** TASK REQUIREMENTS **
Please copy every line of the data below without any changes, and leave the pictures out of your answer.

_ _ _

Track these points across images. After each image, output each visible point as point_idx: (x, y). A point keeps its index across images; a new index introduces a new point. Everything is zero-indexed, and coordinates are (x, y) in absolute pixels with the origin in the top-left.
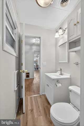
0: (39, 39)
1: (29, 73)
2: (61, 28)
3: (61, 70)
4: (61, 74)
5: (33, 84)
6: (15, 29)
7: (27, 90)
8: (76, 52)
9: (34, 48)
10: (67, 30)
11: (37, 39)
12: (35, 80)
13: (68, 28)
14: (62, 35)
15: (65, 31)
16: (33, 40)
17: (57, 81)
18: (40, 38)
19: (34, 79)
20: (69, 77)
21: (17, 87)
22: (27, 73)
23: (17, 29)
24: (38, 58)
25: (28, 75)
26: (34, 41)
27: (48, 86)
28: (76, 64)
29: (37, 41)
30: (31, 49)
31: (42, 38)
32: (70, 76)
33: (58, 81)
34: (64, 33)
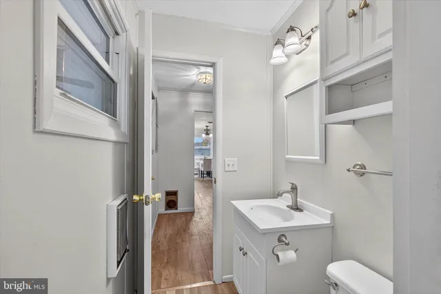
0: (210, 70)
1: (175, 193)
2: (292, 29)
3: (294, 189)
4: (297, 208)
5: (192, 235)
6: (117, 34)
7: (165, 261)
8: (354, 122)
9: (196, 101)
10: (316, 37)
11: (203, 69)
12: (196, 218)
13: (324, 27)
14: (297, 54)
15: (309, 38)
16: (188, 74)
17: (280, 240)
18: (213, 65)
19: (192, 213)
20: (326, 221)
21: (119, 263)
22: (168, 194)
23: (123, 35)
24: (211, 135)
25: (173, 201)
26: (193, 75)
27: (245, 254)
28: (355, 172)
29: (204, 75)
30: (184, 104)
31: (220, 67)
32: (333, 216)
33: (282, 238)
34: (307, 46)
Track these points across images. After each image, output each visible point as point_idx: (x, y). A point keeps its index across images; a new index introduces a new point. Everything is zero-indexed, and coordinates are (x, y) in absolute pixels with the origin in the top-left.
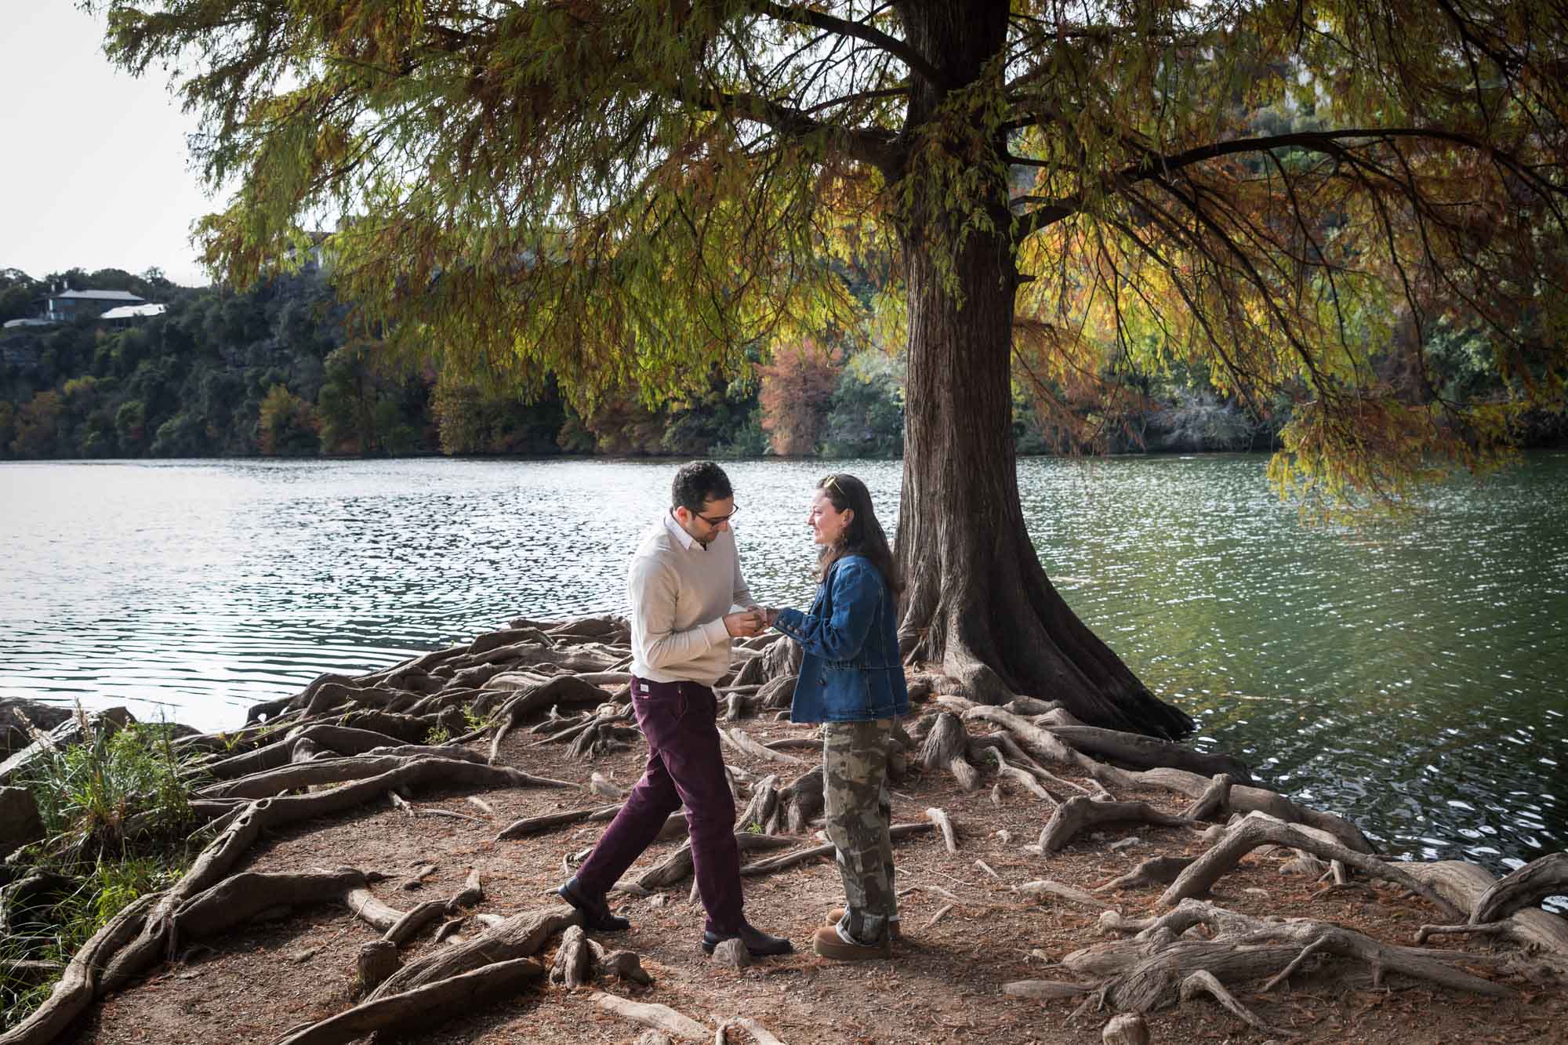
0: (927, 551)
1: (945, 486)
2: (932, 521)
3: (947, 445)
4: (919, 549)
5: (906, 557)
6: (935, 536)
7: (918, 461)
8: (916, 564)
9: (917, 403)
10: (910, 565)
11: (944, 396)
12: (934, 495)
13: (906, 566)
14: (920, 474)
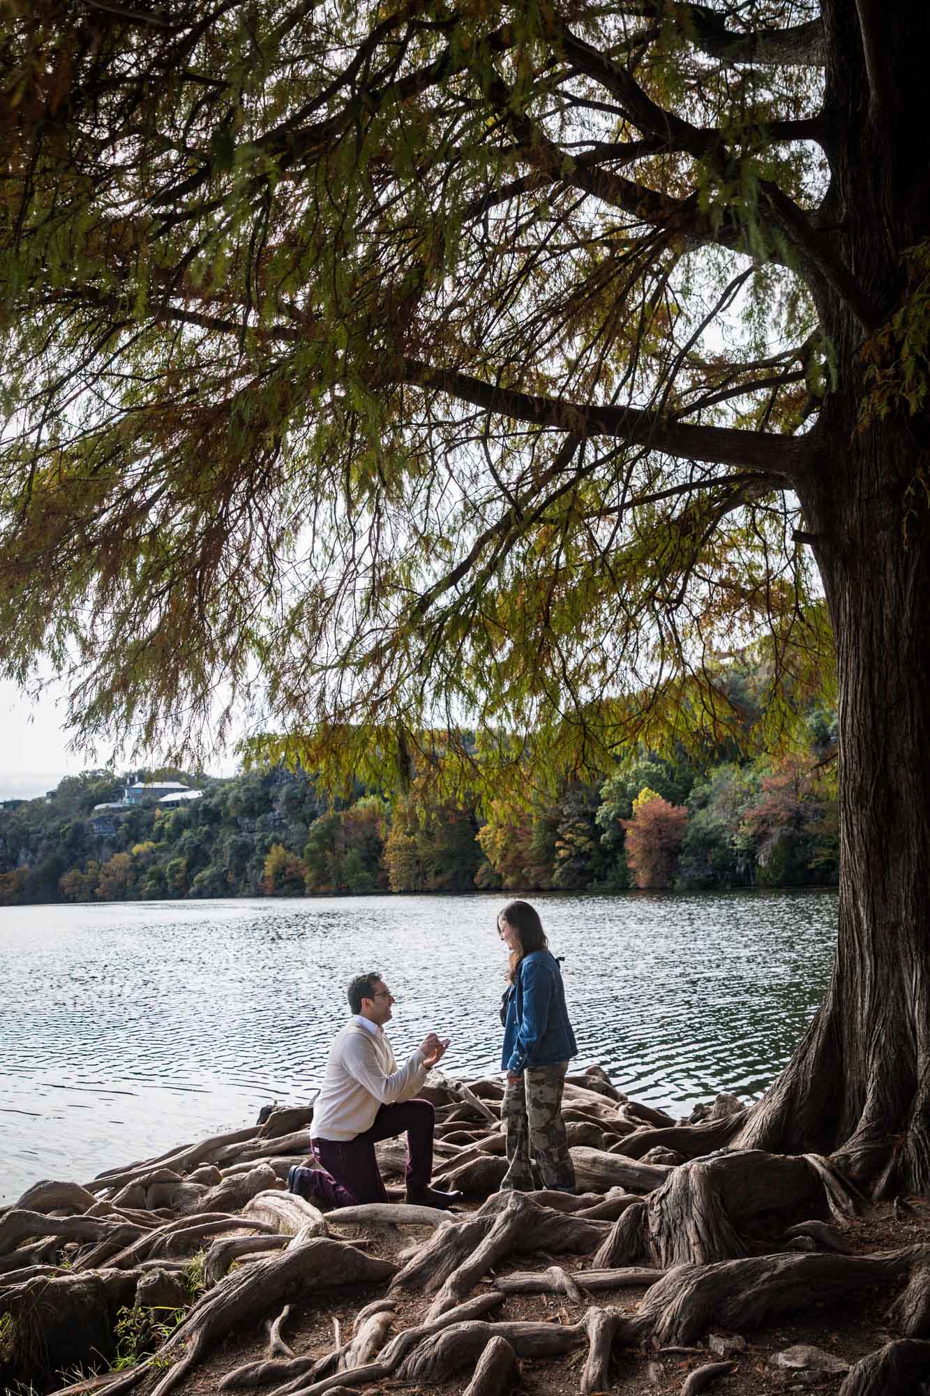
0: (888, 1011)
1: (916, 913)
2: (895, 964)
3: (915, 851)
4: (875, 1009)
5: (852, 1018)
6: (901, 989)
7: (867, 876)
8: (870, 1030)
9: (861, 795)
10: (861, 1030)
11: (905, 779)
12: (895, 926)
13: (853, 1033)
14: (871, 894)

_ _ _

** SOLUTION TO THE EXERCISE **
Track these points across images. After each image, output each visible point as point_idx: (x, y). A point keeps its index across images; a new index introduces a new point. Everything is zero-indexed, and coordinates are (x, y) in absolute pixels with the origin in the top-left.
0: (39, 39)
1: (29, 73)
2: (61, 28)
3: (61, 70)
4: (61, 74)
5: (33, 84)
6: (15, 29)
7: (27, 90)
8: (76, 52)
9: (34, 48)
10: (67, 30)
11: (37, 39)
12: (35, 80)
13: (68, 28)
14: (62, 35)
15: (65, 31)
16: (33, 40)
17: (57, 81)
18: (40, 38)
19: (34, 79)
20: (69, 77)
21: (17, 87)
22: (27, 73)
23: (17, 29)
24: (38, 58)
25: (28, 75)
26: (34, 41)
27: (48, 86)
28: (76, 64)
29: (37, 41)
30: (31, 49)
31: (42, 38)
32: (70, 76)
33: (58, 81)
34: (64, 33)
0: (210, 70)
1: (175, 193)
2: (292, 29)
3: (294, 189)
4: (297, 208)
5: (192, 235)
6: (117, 34)
7: (165, 261)
8: (354, 122)
9: (196, 101)
10: (316, 37)
11: (203, 69)
12: (196, 218)
13: (324, 27)
14: (297, 54)
15: (309, 38)
16: (188, 74)
17: (280, 240)
18: (213, 65)
19: (192, 213)
20: (326, 221)
21: (119, 263)
22: (168, 194)
23: (123, 35)
24: (211, 135)
25: (173, 201)
26: (193, 75)
27: (245, 254)
28: (355, 172)
29: (204, 75)
30: (184, 104)
31: (220, 67)
32: (333, 216)
33: (282, 238)
34: (307, 46)
Track these points across images. After each image, output each visible point as point_idx: (x, y). A point keeps its index across images; a new index introduces a new point. Everything is zero-indexed, and coordinates are (x, y) in absolute pixels with the origin in the top-left.
0: (927, 551)
1: (945, 486)
2: (932, 521)
3: (947, 445)
4: (919, 549)
5: (906, 557)
6: (935, 536)
7: (918, 461)
8: (916, 564)
9: (917, 403)
10: (910, 565)
11: (944, 396)
12: (934, 495)
13: (906, 566)
14: (920, 474)
0: (888, 1011)
1: (916, 913)
2: (895, 964)
3: (915, 851)
4: (875, 1009)
5: (852, 1018)
6: (901, 989)
7: (867, 876)
8: (870, 1030)
9: (861, 795)
10: (861, 1030)
11: (905, 779)
12: (895, 926)
13: (853, 1033)
14: (871, 894)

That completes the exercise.